## TEXTAUSZUG
--------------------------------

Worldtronic-Festival: Kraut süß-sauer

Elektronische Musik aus China: Das Berliner Worldtronics-Festival gibt einen Szene-Einblick.

Die Idee war waghalsig: Dimitri Hegemann, Betreiber des Berliner Technotempels Tresor, wollte vor ein paar Jahren eine Filiale in Peking eröffnen. Dort hätten unter anderem Berliner DJs aufgelegt und umgekehrt sollte irgendwann etwas aus der chinesischen Szene zurück nach Berlin sickern. Geplant war nicht weniger als eine Techno-Achse Berlin–Peking. „Die Location in Peking war bereits klar, das Konzept stand, aber Geld und Sponsoren fehlten am Ende“, sagt Markus M. Schneider, der seit rund fünf Jahren in Peking lebt und mit der Entwicklung des Projekts beauftragt war.

Nun hat er immerhin für das Haus der Kulturen der Welt, im Rahmen des sechsten Worldtronics-Festivals, den heutigen Abend mit dem Titel „Sinotronics – Modern China is too complicated“ kuratiert. Er gibt einen Einblick in die Szene der elektronischen Musik in China. Tresor-tauglichen Techno sollte man bei dieser Veranstaltung nicht erwarten. Mit Acts wie White+, Yan Yulong oder Duck Fight Goose kommen eher experimentell und elektro-akustisch ausgerichtete Acts nach Berlin. Einzig Dead J, einer der bekanntesten Elektronik-Acts Chinas, der im HKW gemeinsam mit dem Berliner DJ und Produzenten Efdemin auftreten wird, steht für eine clubmusikalische Richtung – allerdings für Clubmusik der etwas abstrakteren Art. Ende der nuller Jahre war Dead J schon einmal in Berlin und hat die einstündige Dokumentation „Date“ über die hiesige elektronische Musikszene gedreht. Sie war in China zu sehen und läuft beim „Sinotronics“-Abend im Foyer der Kongresshalle als Loop.

--------------------------------

(Einträge)
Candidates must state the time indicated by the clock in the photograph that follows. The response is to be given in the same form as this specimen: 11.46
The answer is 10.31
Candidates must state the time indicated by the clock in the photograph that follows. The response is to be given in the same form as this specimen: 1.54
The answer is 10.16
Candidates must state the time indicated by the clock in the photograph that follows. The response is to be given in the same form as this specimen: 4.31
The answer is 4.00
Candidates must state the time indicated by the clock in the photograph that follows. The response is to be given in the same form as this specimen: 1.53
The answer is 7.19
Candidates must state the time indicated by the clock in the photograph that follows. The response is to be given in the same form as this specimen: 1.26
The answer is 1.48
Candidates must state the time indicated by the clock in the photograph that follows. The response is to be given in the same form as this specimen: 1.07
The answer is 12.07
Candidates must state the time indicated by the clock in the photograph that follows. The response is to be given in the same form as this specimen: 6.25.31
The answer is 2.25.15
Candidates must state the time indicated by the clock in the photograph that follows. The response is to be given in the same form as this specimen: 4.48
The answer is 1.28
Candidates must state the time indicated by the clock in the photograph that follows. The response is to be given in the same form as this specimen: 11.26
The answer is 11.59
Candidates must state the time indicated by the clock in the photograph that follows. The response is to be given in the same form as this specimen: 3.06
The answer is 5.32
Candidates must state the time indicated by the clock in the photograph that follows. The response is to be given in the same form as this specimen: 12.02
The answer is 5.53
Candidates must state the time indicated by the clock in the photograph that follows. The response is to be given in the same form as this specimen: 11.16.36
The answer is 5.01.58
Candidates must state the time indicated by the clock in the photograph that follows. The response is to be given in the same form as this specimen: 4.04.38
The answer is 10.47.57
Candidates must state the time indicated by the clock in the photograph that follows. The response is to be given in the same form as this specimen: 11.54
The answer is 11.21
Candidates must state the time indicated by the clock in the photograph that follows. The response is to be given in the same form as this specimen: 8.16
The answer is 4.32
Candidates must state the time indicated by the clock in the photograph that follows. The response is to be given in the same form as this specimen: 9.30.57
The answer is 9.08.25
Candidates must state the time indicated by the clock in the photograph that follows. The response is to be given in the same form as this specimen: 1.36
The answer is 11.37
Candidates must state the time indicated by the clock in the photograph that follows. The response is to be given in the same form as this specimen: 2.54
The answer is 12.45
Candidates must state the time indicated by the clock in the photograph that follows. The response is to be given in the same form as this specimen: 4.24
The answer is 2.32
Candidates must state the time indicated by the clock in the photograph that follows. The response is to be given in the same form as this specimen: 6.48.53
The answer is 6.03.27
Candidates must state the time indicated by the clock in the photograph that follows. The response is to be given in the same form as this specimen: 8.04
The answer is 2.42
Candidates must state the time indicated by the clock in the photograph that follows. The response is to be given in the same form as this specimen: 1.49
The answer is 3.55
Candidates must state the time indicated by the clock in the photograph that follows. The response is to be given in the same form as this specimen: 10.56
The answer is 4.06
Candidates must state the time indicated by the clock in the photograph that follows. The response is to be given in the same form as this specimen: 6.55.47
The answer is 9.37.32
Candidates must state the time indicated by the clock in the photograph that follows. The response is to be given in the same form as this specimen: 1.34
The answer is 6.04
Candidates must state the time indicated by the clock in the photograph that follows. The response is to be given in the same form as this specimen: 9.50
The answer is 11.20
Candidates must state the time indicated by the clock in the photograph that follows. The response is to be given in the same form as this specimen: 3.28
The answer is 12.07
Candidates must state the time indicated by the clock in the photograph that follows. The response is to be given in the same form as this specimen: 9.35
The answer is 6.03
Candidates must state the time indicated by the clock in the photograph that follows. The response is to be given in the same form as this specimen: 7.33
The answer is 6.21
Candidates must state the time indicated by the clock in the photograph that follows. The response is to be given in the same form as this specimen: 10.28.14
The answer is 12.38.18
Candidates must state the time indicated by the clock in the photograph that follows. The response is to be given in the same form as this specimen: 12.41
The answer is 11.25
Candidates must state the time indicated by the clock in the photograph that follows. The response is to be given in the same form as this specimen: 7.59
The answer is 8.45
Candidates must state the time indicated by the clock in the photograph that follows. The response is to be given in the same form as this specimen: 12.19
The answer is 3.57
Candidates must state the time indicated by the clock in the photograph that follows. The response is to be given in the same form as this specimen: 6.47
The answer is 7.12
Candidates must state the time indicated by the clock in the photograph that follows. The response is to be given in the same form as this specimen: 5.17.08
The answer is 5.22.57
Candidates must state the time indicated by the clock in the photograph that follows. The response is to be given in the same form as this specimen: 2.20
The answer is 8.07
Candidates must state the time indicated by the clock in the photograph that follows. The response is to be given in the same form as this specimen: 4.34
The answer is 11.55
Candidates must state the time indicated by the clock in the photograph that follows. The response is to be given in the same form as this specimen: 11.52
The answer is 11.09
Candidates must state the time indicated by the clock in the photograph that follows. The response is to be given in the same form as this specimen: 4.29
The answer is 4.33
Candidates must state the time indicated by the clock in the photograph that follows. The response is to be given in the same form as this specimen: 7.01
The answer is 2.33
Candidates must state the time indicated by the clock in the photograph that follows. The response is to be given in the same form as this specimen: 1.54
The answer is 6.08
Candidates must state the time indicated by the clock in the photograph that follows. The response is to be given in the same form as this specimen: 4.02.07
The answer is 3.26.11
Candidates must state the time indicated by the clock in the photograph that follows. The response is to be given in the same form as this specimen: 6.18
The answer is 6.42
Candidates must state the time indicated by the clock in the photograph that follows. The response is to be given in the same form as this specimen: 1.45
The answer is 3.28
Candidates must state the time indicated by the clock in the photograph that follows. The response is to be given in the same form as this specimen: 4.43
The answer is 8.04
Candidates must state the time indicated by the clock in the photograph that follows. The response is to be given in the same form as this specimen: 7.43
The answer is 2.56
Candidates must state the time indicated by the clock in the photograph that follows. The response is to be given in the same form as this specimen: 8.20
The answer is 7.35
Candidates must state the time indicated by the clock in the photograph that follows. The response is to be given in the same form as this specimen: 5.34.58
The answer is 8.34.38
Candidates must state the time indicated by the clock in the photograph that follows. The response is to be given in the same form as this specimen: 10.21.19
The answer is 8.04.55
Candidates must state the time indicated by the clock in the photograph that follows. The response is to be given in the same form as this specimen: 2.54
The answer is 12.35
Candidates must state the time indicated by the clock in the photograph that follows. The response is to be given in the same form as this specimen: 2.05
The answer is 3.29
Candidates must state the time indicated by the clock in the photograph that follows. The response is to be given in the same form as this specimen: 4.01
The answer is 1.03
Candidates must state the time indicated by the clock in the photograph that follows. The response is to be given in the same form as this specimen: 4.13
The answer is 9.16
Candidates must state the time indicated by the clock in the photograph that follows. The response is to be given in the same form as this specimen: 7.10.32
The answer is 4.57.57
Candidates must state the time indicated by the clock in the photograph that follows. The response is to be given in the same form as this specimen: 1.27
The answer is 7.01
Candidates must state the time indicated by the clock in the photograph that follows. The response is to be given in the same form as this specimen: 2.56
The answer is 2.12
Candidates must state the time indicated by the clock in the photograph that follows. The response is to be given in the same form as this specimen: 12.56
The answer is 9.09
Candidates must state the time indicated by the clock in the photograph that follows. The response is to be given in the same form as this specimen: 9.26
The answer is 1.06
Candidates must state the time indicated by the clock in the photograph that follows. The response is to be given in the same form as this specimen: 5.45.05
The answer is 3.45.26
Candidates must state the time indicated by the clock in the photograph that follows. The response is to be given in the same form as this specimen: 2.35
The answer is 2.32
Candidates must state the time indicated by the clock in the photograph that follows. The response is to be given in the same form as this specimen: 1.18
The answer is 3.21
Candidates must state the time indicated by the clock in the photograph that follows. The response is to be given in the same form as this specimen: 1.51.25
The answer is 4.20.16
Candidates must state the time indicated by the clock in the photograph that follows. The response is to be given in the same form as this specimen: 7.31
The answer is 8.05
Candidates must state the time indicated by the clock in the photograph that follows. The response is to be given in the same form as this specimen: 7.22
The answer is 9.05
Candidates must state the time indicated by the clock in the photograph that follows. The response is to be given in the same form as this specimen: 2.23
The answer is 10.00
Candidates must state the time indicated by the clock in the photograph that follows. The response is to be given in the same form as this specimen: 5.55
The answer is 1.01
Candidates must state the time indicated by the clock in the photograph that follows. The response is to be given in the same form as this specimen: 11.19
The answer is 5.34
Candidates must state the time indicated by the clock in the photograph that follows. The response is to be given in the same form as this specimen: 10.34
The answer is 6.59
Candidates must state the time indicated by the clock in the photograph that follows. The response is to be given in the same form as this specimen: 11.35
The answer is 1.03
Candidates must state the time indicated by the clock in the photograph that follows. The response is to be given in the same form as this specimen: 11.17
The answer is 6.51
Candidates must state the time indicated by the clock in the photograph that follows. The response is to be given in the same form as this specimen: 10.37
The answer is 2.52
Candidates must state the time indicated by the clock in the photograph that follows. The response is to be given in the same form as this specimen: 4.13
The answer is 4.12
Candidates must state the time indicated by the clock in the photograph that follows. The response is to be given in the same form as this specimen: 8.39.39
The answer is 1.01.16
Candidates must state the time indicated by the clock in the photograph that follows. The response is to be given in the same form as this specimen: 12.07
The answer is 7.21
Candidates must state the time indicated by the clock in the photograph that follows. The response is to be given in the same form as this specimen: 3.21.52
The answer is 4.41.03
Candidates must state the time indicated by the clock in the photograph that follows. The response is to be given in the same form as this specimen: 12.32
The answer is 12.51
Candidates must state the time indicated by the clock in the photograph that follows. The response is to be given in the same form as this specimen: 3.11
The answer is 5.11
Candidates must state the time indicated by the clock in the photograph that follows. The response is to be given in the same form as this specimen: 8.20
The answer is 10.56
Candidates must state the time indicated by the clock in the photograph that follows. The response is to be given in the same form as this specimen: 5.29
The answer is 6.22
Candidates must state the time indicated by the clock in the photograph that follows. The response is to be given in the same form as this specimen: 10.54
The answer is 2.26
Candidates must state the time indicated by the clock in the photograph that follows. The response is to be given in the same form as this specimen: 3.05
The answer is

--------------------------------

## SCHRIFTLICHE AUFGABE A
Schreiben Sie aus dem Textauszug alles von „Worldtronic-Festival: Kraut süß-sauer“ bis einschließlich „Projekts beauftragt war.“ wortgetreu ab.
## SCHRIFTLICHE AUFGABE B
Formatieren Sie in den Einträgen alles von der Zeile mit „this specimen: 10.21.19“ bis einschließlich der Zeile mit „The answer is 4.57.57“ als nummerierte Liste und lassen Sie dabei Leerzeilen weg.

## ANTWORT ZUR ÜBUNG A
Worldtronic-Festival: Kraut süß-sauer

Elektronische Musik aus China: Das Berliner Worldtronics-Festival gibt einen Szene-Einblick.

Die Idee war waghalsig: Dimitri Hegemann, Betreiber des Berliner Technotempels Tresor, wollte vor ein paar Jahren eine Filiale in Peking eröffnen. Dort hätten unter anderem Berliner DJs aufgelegt und umgekehrt sollte irgendwann etwas aus der chinesischen Szene zurück nach Berlin sickern. Geplant war nicht weniger als eine Techno-Achse Berlin–Peking. „Die Location in Peking war bereits klar, das Konzept stand, aber Geld und Sponsoren fehlten am Ende“, sagt Markus M. Schneider, der seit rund fünf Jahren in Peking lebt und mit der Entwicklung des Projekts beauftragt war.

## ANTWORT ZUR ÜBUNG B
1. Candidates must state the time indicated by the clock in the photograph that follows. The response is to be given in the same form as this specimen: 10.21.19
2. The answer is 8.04.55
3. Candidates must state the time indicated by the clock in the photograph that follows. The response is to be given in the same form as this specimen: 2.54
4. The answer is 12.35
5. Candidates must state the time indicated by the clock in the photograph that follows. The response is to be given in the same form as this specimen: 2.05
6. The answer is 3.29
7. Candidates must state the time indicated by the clock in the photograph that follows. The response is to be given in the same form as this specimen: 4.01
8. The answer is 1.03
9. Candidates must state the time indicated by the clock in the photograph that follows. The response is to be given in the same form as this specimen: 4.13
10. The answer is 9.16
11. Candidates must state the time indicated by the clock in the photograph that follows. The response is to be given in the same form as this specimen: 7.10.32
12. The answer is 4.57.57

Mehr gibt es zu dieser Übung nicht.